Four months after the Tuba City show, North Side Kings were playing with Madball and H20. "[Danzig's] karate school called up a club in Anaheim called Chain Reaction," says Marianino, laughing, "and threatened to come down and beat us up if we played the show." The club hired extra security and the gigs went on without a single karate chop administered.
"He's infuriated with me. I've heard stories of him playing shows where kids are wearing a North Side Kings T-shirt and he bugs out and starts shit with them.
"I blame him for the book. I wrote it a long time ago and put it away and said, 'The hell with it.' Then, in a four-month time span, he did a slew of interviews where the interviewer asked him about what happened, and he went ahead and made up a whole other bullshit story about how it was a setup."
In 2012, Danzig told LA Weekly that Marianino "was trying to get me on camera punching him so he could sue me or some shit. I forget what it was. When everyone was breaking it up, he coldcocked me. What are you going to do?"
"If that was a setup," laughs Marianino, "then he is the easiest motherfucker to set up in the world. Anybody can set him up. All I did was say five fuckin' things to him and the guy went nuts, you know? You do that to people all the time and sooner or later somebody's gonna punch you . . . It was a crazy reaction, but that's what it was."
By Marianino's estimation, Danzig gets just as much hate mail as he does, though the rocker is cushioned from seeing it.
"He's got moderators on his sites. But if you go to YouTube, heavy metal sites, he gets it just as much as I do. But he's asking for it. He's charging photographers at festivals, delaying shows over French onion soup.
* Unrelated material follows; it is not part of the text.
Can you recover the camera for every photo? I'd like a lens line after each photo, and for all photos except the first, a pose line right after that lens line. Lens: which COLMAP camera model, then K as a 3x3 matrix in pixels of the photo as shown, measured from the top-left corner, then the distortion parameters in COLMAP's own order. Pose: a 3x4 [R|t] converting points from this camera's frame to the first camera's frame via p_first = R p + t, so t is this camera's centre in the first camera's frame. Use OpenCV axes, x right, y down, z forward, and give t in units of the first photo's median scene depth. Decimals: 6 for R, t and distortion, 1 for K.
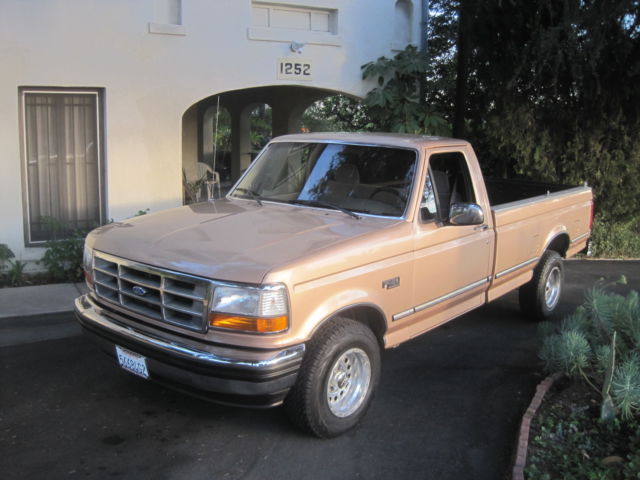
lens RADIAL K [[645.4, 0, 318.1], [0, 645.4, 228.3], [0, 0, 1]] dist [-0.138698, 0.039436]
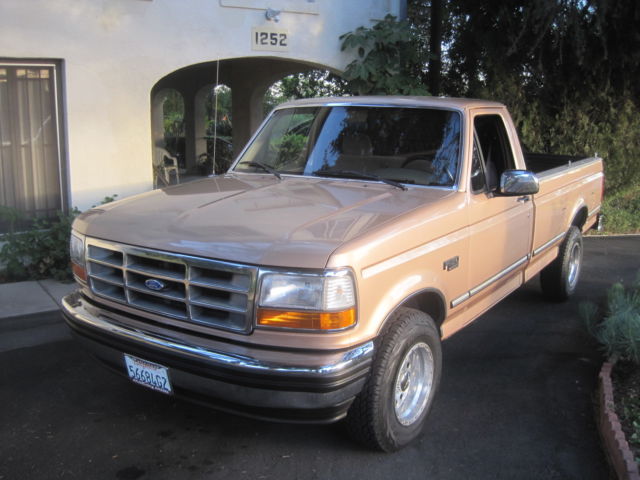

I'd be happy with a slice of fuckin' pizza."
By contrast, North Side Kings did a 2008 show with the Jerry Only-led Misfits and watched their cowlicked bassist take pictures with fans until the last kid left the building. "I have never seen anybody in a band do that," says Marianino. "You're not gonna see Prince at the Marquee come back and make pancakes for everybody."
"Maybe in the world of rock 'n' roll, antisocial behavior is expected, but in the small hardcore scene, you'll be playing Elks Lodges," Marianino says, painting a picture of a humbler genre. "You're right in front of people. After the show, you're selling your merch, hanging out with those same kids all night long. And then you're staying on their couch — you're in their living room and their mom is making you macaroni."
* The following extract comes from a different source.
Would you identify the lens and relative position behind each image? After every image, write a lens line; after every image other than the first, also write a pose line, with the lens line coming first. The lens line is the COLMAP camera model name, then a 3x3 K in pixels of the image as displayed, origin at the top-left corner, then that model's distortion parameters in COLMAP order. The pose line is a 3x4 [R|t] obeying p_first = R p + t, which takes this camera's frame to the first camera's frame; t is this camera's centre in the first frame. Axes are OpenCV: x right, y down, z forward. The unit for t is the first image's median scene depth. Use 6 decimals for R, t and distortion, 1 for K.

In 2008, the North Side Kings took a break after their third album that became a hiatus after Marianino's house went up in flames, taking most of the band's equipment with it. A freak fire caused by a faulty propane tank, but some Danzig fans were happy to credit their idol with a four-years-delayed reaction to what horror mag Rue Morgue called "The Beatdown."
"And that was that," says Marianino, with an air of temporary finality. His house was rebuilt, but his band stayed quiet.
Marianino has ideas for more books and scripts, but he hasn't ruled out some unfinished business with the band that brought him all this unwanted notoriety.
"I'd like to do another North Side Kings album. I have songs, but I don't have any lyrics.
"Back then, I owned a furniture store. I was dealing with customers, and I had a lot of stress. Now I work for a big corporation. When I get done and my day is over, I've got a wonderful wife to come home to and I hang in the pool, drinking wine, smoking cigars. I don't have that angst in me to write those lyrics anymore."
"It's complicated," he says, taking a happy puff from his cigar. Poolside, of course.